## PASSAGE PROVIDED
A teacher who sits in lounges and libraries doing nothing all day — sometimes even napping — is challenging the city to make him earn his $94,000 salary.
“I come to work every day, sit down and do nothing,” said David Suker, who spent 15 years helping “at risk” teens in The Bronx earn a general equivalency diploma, or GED.
Suker, 48, complains he is “warehoused” in the Absent Teacher Reserve, a pool of educators without permanent jobs that costs an estimated $100 million a year. Right now, there are 1,304 mothballed city Department of Education staffers in the ATR.
The DOE fired the Army veteran, who suffers from PTSD, after he made news as an Occupy Wall Street protester who clashed with cops. He appealed his firing in court and won, paying only a $7,000 fine.
But instead of returning Suker to his old job or a similar one, the DOE banished him to the ATR, where teachers, guidance counselors and others who can’t get re-hired move from school to school as substitutes.
At least 200 educators who have been fined or suspended for misconduct or incompetence are currently stuck in the ATR.
The pool was meant for “excessed” teachers who lose jobs when their schools are downsized or closed, but it has become a dumping ground for those the DOE fails to fire in termination hearings.
Suker and others in the ATR say they mostly sit idle, substitute in subjects outside their expertise or do grunt work like lunch duty. The ATR staffers receive full pay and benefits.
At the Academy for Language and Technology in the Morris Heights section of The Bronx last week, Suker spent all day in a corner of the library but said the stress of being isolated got to him.
After a dispute with the principal’s secretary Wednesday, he was rushed by ambulance to a VA hospital for a panic attack. On Friday, he said, “I took a nap.”

## TASK DIRECTIONS
According to the passage about the idle teacher, how many city Department of Education staffers are currently in the Absent Teacher Reserve?

## PROVIDED MATERIAL
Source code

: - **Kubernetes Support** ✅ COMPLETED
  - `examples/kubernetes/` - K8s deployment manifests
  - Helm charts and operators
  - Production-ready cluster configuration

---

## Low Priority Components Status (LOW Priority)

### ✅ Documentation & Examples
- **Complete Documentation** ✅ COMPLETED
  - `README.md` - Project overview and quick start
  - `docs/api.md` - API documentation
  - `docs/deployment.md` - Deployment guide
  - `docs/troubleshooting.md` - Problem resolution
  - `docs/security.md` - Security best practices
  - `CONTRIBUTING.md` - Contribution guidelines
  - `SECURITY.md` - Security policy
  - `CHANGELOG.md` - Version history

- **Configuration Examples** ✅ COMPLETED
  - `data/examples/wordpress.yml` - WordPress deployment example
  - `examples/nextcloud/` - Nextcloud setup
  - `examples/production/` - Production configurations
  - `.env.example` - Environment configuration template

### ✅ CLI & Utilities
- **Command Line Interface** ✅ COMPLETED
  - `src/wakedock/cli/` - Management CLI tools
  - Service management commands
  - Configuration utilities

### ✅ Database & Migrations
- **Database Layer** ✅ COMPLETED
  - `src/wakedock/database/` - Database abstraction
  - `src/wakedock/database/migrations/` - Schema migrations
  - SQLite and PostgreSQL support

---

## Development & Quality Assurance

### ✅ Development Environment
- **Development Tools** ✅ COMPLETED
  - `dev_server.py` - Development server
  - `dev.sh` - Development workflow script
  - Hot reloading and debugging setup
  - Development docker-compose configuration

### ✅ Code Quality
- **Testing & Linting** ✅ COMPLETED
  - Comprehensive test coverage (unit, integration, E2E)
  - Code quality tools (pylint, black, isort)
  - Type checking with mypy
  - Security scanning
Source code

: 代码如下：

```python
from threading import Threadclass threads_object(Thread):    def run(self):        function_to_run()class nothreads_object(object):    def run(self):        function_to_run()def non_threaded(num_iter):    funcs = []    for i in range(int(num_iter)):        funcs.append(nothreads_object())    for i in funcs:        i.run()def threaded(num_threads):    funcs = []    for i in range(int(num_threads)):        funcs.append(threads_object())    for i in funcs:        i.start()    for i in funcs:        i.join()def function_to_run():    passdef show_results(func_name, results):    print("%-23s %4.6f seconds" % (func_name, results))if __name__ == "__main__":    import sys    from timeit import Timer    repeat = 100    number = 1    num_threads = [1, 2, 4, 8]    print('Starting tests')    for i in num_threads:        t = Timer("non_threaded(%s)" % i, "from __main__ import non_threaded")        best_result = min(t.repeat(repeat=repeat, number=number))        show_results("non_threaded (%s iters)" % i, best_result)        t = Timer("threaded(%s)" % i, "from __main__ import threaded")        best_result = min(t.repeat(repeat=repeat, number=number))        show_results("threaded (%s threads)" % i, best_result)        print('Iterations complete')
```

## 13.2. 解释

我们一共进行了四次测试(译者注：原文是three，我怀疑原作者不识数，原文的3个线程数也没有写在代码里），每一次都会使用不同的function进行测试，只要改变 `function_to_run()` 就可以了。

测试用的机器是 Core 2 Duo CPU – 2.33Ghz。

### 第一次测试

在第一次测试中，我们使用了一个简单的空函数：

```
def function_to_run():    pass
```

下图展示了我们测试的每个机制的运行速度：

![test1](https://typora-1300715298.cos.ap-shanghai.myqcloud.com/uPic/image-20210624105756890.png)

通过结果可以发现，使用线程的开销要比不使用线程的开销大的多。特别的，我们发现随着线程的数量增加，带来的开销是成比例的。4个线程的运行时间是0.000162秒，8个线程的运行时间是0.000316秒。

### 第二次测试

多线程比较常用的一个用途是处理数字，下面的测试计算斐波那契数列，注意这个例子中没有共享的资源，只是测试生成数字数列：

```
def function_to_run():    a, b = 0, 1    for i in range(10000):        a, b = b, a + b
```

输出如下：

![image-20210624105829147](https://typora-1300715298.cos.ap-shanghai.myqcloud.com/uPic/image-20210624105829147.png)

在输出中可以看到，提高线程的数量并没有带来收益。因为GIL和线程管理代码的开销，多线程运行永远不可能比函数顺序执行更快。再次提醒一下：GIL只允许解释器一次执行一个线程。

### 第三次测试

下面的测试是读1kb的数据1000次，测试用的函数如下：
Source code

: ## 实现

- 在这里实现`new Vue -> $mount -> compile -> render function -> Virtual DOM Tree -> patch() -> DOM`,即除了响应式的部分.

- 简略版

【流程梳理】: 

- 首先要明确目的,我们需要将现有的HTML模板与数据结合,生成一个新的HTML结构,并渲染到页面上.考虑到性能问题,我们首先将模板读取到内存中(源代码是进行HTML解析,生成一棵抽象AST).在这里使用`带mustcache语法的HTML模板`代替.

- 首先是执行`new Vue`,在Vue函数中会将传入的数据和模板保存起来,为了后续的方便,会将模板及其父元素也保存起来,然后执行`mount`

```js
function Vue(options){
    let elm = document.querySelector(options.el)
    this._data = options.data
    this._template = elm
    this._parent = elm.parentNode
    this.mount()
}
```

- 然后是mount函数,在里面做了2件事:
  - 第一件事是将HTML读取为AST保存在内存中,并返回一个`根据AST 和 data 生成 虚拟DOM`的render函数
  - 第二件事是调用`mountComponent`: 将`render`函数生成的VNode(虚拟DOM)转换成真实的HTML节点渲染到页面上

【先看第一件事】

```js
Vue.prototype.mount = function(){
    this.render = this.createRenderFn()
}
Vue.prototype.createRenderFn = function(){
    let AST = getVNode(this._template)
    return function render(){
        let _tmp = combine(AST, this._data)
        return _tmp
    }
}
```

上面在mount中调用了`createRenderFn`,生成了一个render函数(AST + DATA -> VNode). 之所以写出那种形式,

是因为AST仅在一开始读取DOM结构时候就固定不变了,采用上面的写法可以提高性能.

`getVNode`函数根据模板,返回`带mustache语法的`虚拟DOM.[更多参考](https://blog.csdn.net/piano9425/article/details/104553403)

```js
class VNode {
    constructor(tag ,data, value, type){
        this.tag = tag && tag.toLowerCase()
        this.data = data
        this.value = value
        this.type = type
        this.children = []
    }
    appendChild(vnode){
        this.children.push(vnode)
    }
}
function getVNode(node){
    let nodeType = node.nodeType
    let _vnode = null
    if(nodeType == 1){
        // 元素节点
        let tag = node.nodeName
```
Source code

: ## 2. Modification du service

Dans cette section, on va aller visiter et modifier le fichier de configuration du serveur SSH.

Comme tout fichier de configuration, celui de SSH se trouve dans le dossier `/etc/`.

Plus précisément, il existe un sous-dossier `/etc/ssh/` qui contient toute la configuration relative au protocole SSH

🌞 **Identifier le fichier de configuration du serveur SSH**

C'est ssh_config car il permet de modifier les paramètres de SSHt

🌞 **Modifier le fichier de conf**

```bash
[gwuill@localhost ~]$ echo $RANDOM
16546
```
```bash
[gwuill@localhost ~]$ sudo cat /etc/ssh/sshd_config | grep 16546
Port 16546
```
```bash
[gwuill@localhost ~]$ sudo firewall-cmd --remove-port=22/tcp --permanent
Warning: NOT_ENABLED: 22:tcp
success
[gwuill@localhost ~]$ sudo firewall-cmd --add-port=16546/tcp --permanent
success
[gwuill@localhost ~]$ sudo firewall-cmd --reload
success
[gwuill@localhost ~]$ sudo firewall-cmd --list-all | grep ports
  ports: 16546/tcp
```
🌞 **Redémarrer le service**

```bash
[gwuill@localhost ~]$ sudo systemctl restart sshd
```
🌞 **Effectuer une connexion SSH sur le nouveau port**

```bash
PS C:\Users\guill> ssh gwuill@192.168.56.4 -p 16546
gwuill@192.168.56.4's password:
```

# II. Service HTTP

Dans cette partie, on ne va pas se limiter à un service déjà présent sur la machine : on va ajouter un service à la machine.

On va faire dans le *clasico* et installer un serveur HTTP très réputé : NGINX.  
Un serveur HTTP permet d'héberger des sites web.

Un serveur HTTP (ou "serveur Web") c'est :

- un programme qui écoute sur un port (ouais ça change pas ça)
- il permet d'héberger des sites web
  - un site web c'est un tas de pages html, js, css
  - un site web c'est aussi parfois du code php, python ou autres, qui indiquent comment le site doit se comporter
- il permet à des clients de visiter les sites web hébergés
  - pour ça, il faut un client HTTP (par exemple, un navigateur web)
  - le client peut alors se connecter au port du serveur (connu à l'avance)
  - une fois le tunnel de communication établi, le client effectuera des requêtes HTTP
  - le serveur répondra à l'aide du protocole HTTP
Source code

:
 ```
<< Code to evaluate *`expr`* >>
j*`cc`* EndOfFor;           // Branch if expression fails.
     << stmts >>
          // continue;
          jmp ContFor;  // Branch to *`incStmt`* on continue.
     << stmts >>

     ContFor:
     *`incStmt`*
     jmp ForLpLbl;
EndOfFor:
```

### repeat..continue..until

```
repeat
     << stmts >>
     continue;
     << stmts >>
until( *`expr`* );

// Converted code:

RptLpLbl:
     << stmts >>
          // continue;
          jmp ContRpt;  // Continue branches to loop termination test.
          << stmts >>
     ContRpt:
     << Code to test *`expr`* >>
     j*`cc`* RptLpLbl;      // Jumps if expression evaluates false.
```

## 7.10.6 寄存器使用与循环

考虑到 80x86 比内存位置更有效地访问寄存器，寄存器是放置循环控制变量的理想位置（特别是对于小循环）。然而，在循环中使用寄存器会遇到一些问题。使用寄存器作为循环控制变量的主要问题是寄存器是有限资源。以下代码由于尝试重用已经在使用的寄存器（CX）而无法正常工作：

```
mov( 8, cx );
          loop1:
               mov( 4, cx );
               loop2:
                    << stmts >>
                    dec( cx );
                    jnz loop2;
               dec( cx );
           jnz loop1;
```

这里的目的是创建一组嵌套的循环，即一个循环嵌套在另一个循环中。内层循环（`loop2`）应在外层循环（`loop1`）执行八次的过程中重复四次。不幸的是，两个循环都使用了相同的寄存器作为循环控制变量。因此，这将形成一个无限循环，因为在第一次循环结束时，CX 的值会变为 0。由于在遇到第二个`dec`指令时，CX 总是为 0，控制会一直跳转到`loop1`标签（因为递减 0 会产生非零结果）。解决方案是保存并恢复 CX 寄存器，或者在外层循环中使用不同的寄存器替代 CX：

## SOLUTION
1,304